- What is needed -
Return every line in the items below that contains the string "roku".

Collected data

"""

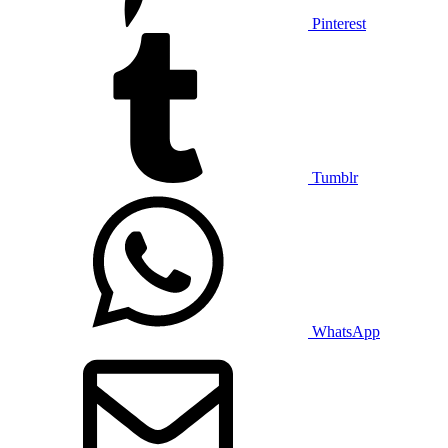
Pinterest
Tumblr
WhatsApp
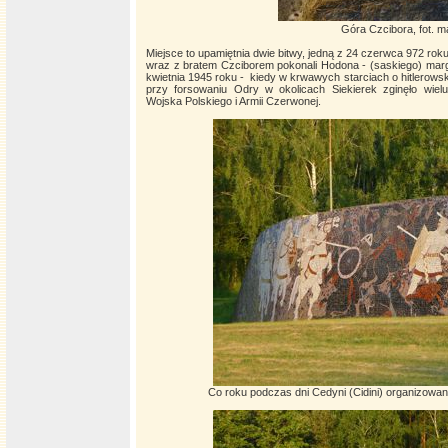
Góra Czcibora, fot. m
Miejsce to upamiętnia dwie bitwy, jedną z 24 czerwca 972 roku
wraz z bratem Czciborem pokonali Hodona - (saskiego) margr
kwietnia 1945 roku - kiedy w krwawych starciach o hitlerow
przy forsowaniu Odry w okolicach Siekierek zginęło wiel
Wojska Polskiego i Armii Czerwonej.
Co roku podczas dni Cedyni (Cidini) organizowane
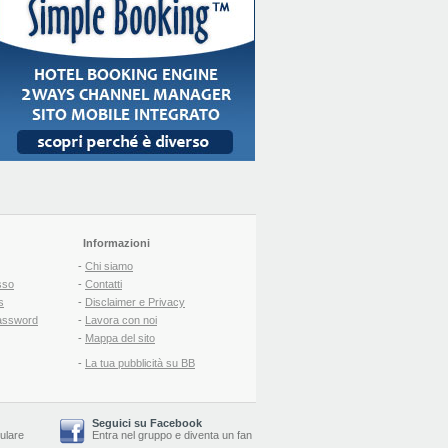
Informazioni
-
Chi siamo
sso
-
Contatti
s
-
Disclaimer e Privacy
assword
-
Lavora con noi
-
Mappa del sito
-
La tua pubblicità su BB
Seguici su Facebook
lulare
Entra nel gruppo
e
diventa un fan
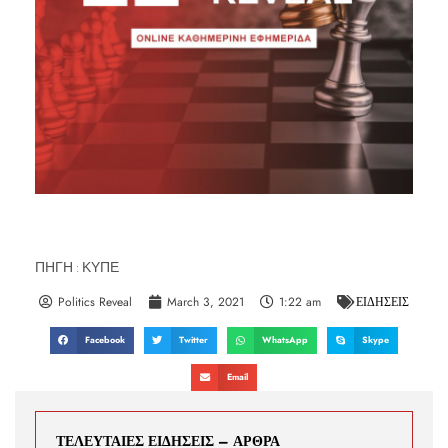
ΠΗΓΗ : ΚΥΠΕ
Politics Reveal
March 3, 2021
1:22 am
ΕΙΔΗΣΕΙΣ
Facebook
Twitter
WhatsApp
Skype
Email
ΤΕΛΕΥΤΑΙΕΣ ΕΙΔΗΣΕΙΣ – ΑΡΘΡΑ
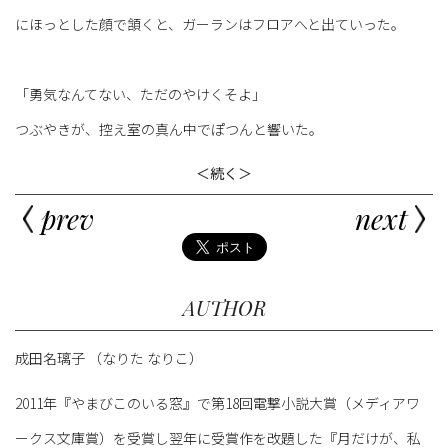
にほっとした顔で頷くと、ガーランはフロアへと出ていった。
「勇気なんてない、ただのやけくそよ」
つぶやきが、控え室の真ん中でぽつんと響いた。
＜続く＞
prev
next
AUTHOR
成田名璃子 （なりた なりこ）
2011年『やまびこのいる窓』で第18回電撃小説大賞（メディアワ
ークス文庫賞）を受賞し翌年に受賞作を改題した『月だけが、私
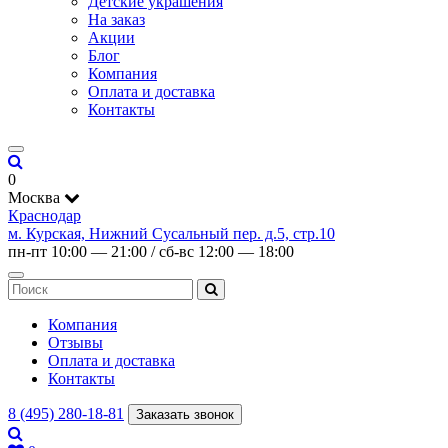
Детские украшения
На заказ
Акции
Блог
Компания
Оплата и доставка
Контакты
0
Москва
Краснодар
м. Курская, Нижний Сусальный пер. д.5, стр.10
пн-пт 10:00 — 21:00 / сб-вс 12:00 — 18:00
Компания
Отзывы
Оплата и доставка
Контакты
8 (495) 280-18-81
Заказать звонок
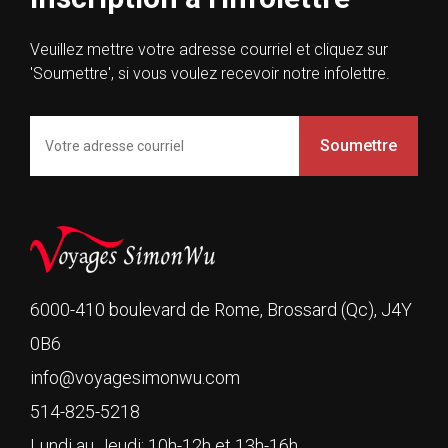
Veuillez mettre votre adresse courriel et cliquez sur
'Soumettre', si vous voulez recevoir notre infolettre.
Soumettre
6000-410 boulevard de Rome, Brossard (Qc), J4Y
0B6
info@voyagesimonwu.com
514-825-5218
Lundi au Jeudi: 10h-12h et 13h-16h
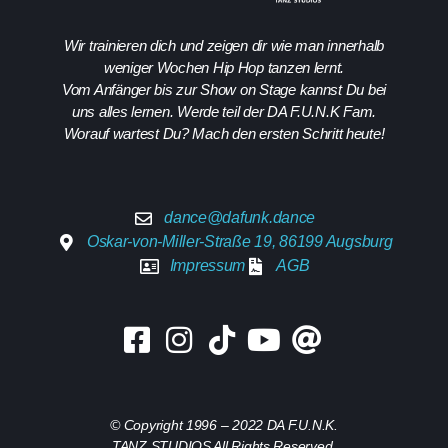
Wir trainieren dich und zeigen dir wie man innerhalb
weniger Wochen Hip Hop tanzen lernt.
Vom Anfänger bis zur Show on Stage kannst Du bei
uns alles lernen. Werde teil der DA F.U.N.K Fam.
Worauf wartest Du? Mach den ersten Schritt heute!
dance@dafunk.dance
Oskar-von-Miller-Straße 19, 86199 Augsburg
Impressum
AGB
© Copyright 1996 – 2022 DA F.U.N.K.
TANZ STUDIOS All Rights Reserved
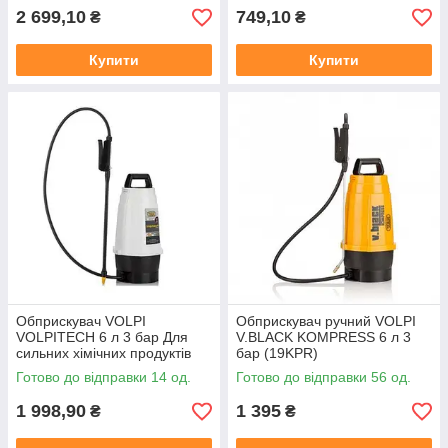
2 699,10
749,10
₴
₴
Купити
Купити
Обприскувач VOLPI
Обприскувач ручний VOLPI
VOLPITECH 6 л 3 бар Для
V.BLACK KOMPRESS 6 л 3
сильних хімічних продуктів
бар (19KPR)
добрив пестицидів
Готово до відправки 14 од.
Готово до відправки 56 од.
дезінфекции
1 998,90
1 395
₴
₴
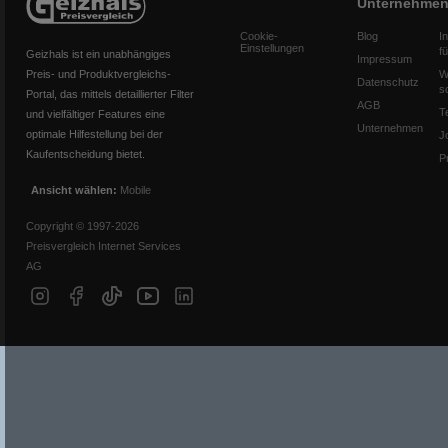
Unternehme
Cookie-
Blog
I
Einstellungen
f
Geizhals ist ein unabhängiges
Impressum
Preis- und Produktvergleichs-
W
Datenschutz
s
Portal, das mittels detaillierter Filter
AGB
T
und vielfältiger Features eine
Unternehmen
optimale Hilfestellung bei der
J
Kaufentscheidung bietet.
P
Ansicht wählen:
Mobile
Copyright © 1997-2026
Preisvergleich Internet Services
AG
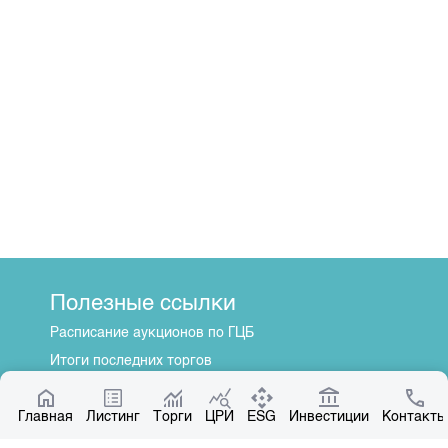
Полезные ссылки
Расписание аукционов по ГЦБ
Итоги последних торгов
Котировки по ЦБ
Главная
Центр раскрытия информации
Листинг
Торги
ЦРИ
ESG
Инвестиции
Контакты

"""

- Answer box -
Miejsce to upamiętnia dwie bitwy, jedną z 24 czerwca 972 roku
kwietnia 1945 roku - kiedy w krwawych starciach o hitlerow
Co roku podczas dni Cedyni (Cidini) organizowane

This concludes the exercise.